'Absolutely honoured': Winnipeg homelessness advocate Hannah Taylor gets international award

'Absolutely honoured': Winnipeg homelessness advocate Hannah Taylor gets international award

A young Winnipeg advocate is receiving an international humanitarian award for her work to help the homeless.

Hannah Taylor, 21, is one of six people who will receive this year's Six Core Principles Awards from the Muhammad Ali Centre.

"I'm absolutely honoured to be mentioned in the same sentence as him," Taylor said of former boxer Ali, who founded the humanitarian centre. "To have the opportunity to meet the other recipients is so exciting."

Ali, who died in June 2016, won the gold medal in boxing at the 1960 Olympics and later used his fame as a human rights activist and humanitarian.

Taylor started the Ladybug Foundation when she was eight years old in 2004. Since then, the foundation has raised around $4 million directly and indirectly, she said.

In September, she'll fly to the Muhammad Ali Centre in Kentucky with the five other recipients of the Six Core Principles Awards.

The awards honour people under 30 who are transforming communities and bringing about positive change in the world, the Muhammad Ali Centre website says.

Each recipient is recognized for one of the six "core principles": confidence, conviction, dedication, giving, respect and spirituality.

'It just hit me in the gut'

Taylor traces her journey with advocacy back to a winter day when she was five.
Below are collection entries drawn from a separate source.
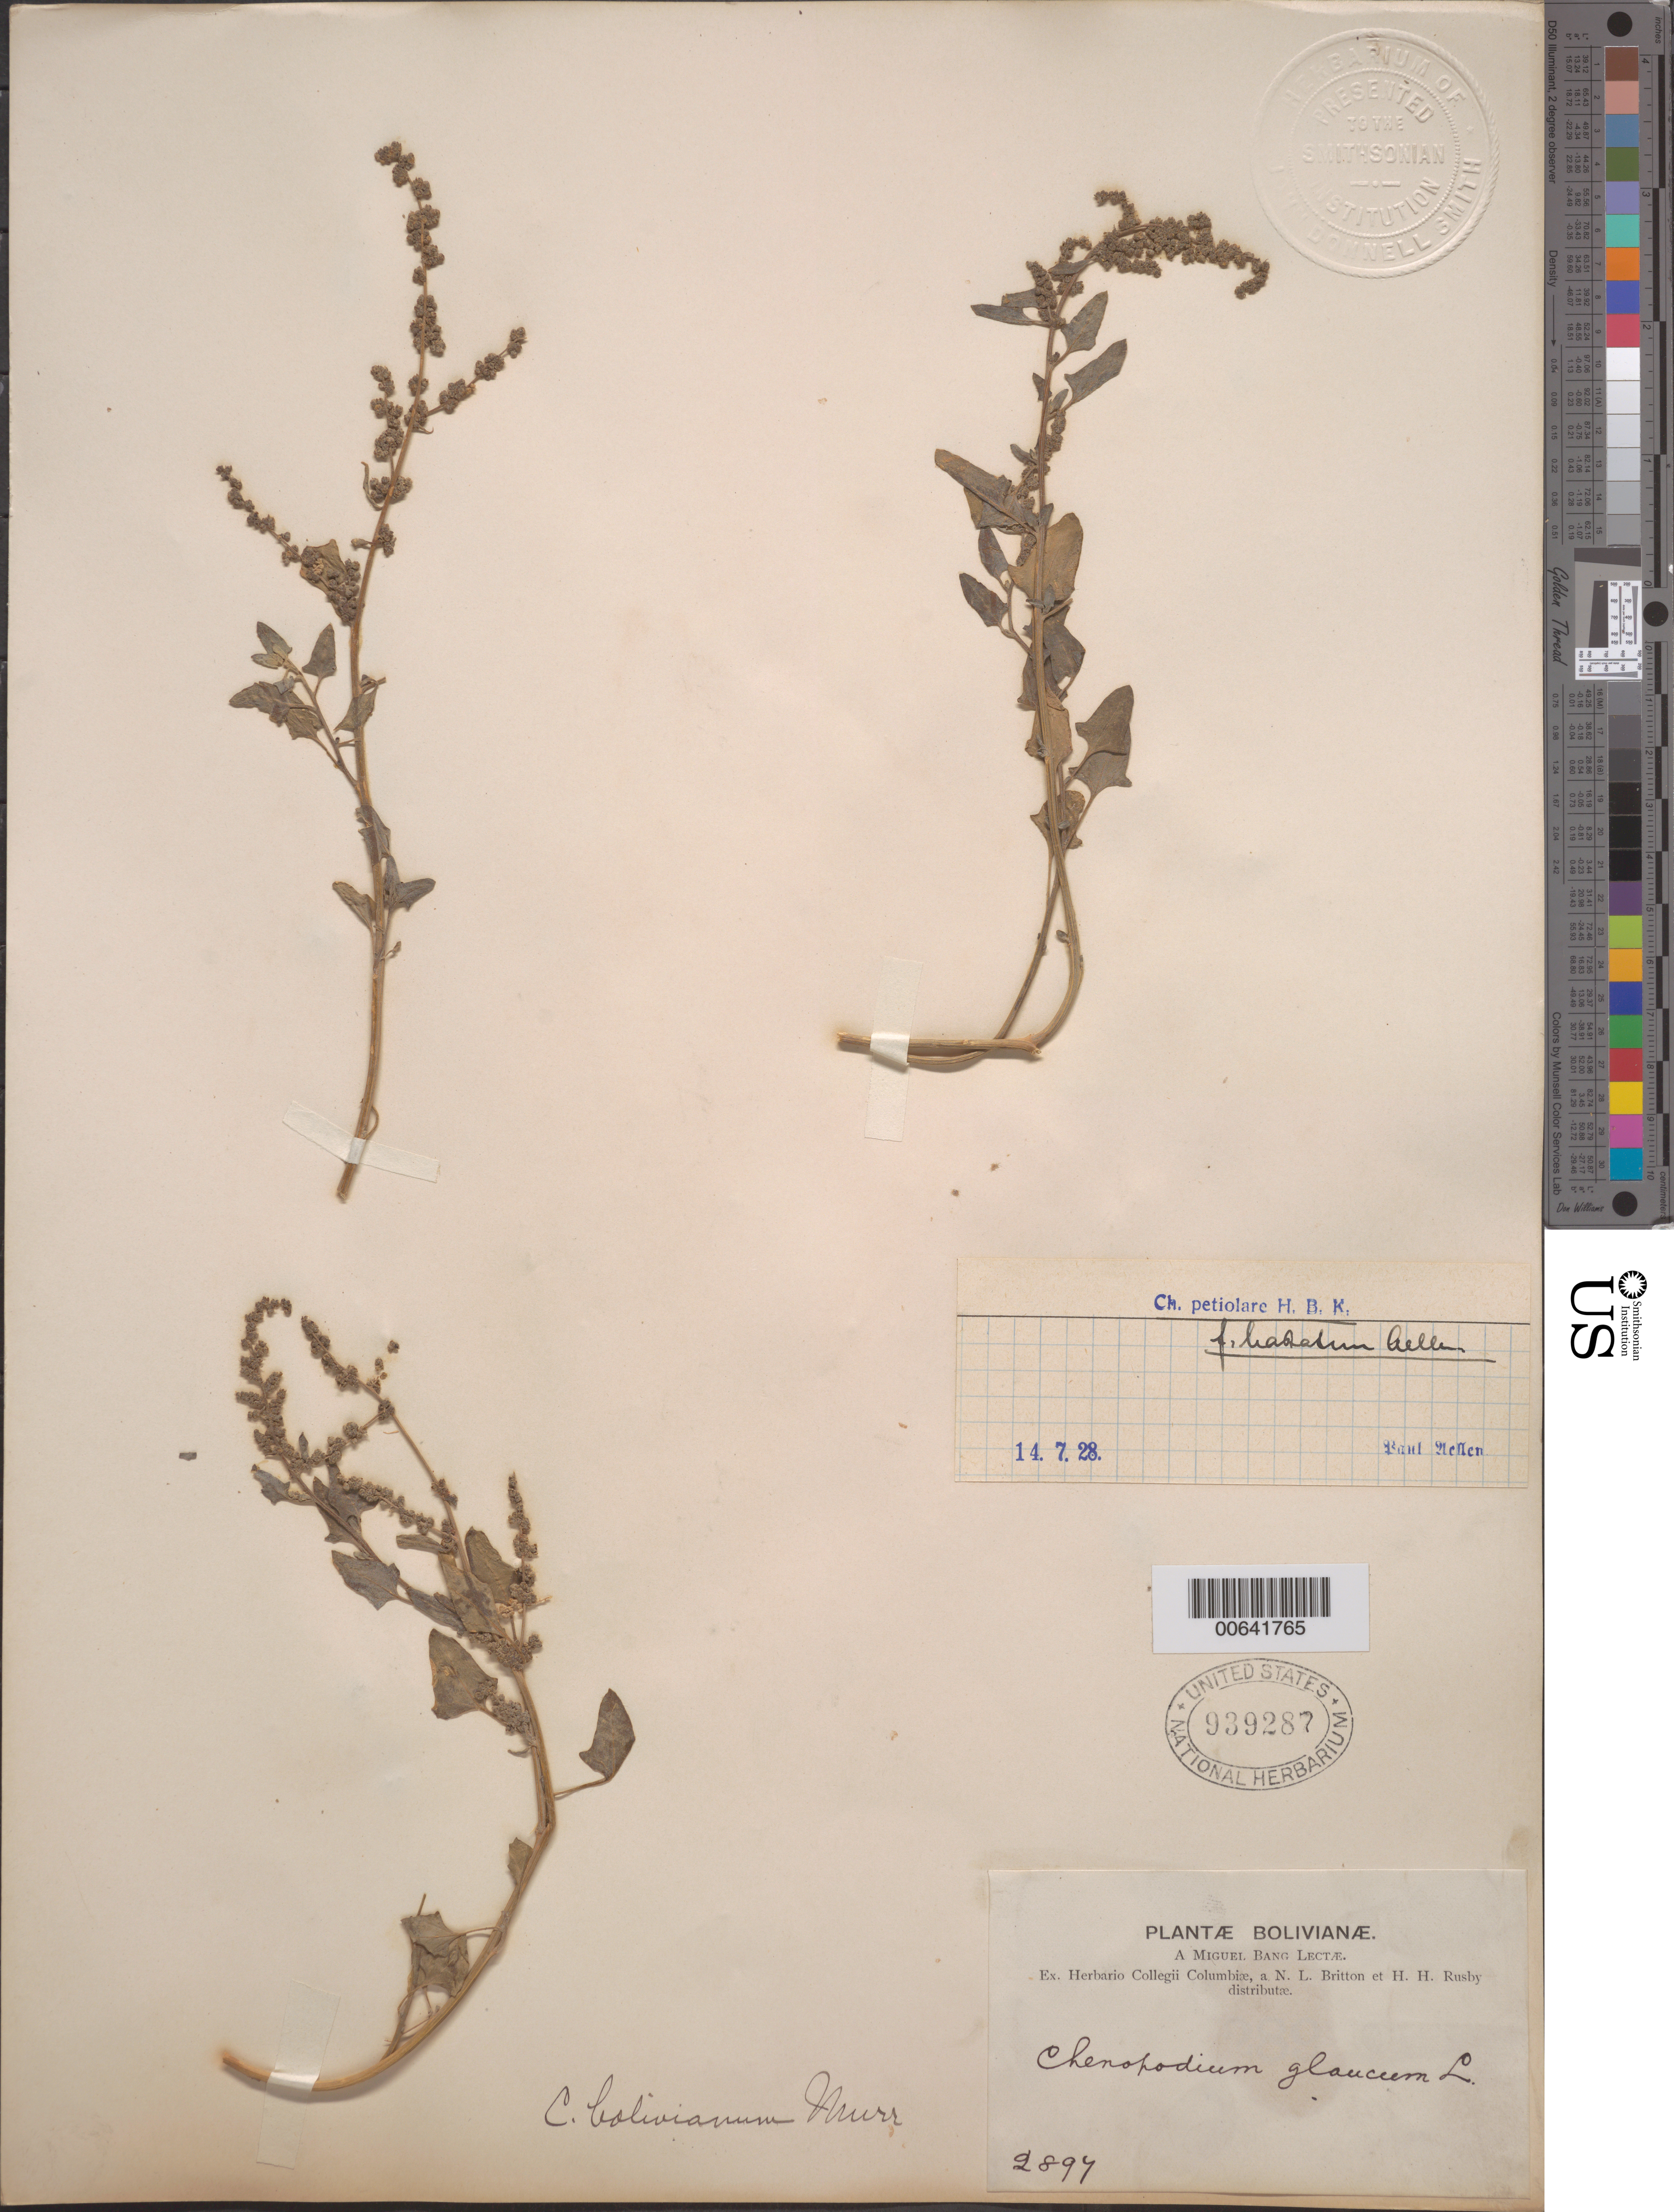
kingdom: Plantae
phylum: Tracheophyta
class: Magnoliopsida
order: Caryophyllales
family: Amaranthaceae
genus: Chenopodium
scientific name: Chenopodium petiolare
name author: Kunth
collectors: M. Bang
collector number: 2897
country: Bolivia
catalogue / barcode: US 939287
She was with her mom, driving down a Winnipeg back lane, when she saw a man searching through a dumpster.

"I've always lived a very fortunate life and I'd never seen homelessness before, and it just hit me in the gut. I think everybody has a moment like this, that just strikes them that they can't forget about, and for me, it was this gentleman looking for food," she said.

"I turned to my mom and I said, 'What is he doing? Why is he doing that?' And she said that he was down on his luck and he had to do that to eat."

She couldn't forget the man and his situation, and her concern eventually led her to fundraise to fight homelessness and then create the Ladybug Foundation.

Taylor is studying political science at McGill University and hopes to become a human rights lawyer.